Si la femme, dans le mystère de la création, est celle qui a été « donnée » à l’homme, celui-ci, de son côté, en la recevant comme don dans la pleine vérité de sa personne et de sa féminité l’enrichit par cela même et, en même temps, lui aussi, dans cette relation réciproque, se trouve enrichi. L’homme s’enrichit non seulement grâce à elle qui lui donne sa propre personne et sa féminité, mais aussi grâce au don de lui-même. Le don de la part de l’homme, en réponse à celui de la femme, est pour lui-même un enrichissement. En effet, il s’y manifeste presque l’essence spécifique de sa masculinité qui, à travers la réalité du corps et du sexe, atteint la profondeur intime de la possession de soi grâce à laquelle il est autant capable de se donner lui-même que de recevoir le don de l’autre.
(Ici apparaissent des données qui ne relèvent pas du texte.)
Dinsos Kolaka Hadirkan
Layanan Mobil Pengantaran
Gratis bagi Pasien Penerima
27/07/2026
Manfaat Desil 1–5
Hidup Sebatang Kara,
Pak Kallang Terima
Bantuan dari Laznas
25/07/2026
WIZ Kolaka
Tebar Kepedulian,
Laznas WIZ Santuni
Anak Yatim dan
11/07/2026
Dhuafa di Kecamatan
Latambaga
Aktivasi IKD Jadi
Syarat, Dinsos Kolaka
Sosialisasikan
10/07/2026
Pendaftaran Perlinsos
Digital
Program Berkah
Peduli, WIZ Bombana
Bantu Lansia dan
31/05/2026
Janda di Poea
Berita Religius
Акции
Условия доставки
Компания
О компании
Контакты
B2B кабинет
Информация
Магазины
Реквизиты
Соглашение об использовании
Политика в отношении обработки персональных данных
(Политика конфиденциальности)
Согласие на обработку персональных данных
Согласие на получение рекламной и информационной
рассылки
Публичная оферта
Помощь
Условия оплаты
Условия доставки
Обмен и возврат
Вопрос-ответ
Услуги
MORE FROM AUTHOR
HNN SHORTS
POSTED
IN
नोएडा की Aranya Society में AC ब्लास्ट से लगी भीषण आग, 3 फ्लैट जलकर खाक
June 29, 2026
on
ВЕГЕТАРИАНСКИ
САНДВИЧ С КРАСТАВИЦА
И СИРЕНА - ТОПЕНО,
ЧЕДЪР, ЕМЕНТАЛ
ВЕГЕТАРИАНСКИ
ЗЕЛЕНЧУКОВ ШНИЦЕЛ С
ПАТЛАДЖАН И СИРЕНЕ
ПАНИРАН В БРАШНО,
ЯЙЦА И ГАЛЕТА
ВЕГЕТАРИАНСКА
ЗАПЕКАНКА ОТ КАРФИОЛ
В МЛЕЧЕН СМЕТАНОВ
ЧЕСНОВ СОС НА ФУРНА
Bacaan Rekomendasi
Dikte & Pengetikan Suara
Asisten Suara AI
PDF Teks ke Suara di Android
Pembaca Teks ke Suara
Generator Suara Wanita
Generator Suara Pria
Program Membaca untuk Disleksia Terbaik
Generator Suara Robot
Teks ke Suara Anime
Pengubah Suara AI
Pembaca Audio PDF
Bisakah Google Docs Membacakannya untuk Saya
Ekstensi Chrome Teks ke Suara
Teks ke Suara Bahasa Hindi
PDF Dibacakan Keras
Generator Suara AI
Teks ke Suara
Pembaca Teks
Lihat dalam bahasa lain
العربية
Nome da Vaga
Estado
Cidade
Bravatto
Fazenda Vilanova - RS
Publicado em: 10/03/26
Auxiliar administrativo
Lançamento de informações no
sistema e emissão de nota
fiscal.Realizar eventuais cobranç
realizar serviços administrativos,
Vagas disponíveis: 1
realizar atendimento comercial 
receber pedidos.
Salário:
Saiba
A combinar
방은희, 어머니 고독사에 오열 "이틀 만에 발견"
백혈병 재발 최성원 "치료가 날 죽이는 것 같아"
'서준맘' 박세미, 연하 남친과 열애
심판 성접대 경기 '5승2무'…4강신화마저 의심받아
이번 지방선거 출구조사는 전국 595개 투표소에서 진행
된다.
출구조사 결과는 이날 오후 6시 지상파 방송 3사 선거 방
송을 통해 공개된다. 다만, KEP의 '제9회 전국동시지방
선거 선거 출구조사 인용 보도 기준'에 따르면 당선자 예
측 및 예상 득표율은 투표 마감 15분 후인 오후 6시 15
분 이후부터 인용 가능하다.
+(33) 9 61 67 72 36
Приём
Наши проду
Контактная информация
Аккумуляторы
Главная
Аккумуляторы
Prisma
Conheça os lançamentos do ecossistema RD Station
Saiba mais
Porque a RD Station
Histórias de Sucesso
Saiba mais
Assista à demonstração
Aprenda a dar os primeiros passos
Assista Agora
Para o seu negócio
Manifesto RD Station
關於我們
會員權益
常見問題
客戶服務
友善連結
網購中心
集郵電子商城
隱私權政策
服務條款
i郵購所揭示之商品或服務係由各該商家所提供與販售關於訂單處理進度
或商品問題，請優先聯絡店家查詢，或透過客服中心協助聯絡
L’homme donc accepte non seulement le don, mais à un moment se trouve accueilli comme don par la femme, dans la révélation de l’essence intérieure et spirituelle de sa masculinité en même temps qu’avec toute la vérité de son corps et de son sexe. Ainsi accepté, il s’enrichit par cette acceptation et par cet accueil du don de sa propre masculinité. Ensuite, cette acceptation dans laquelle l’homme se retrouve lui-même à travers le « don sincère de soi » devient en lui source d’un nouveau et plus profond enrichissement de la femme avec lui. L’échange est réciproque et en lui se révèlent et croissent les effets réciproques du « don sincère » et « de la découverte de soi ».
De cette manière, en suivant les traces de l’ « a posteriori historique » — et surtout en suivant les traces des cœurs humains — nous pouvons reproduire et presque reconstruire cet échange réciproque du don de la personne qui a été décrit dans le texte ancien, si riche et si profond, du livre de la Genèse.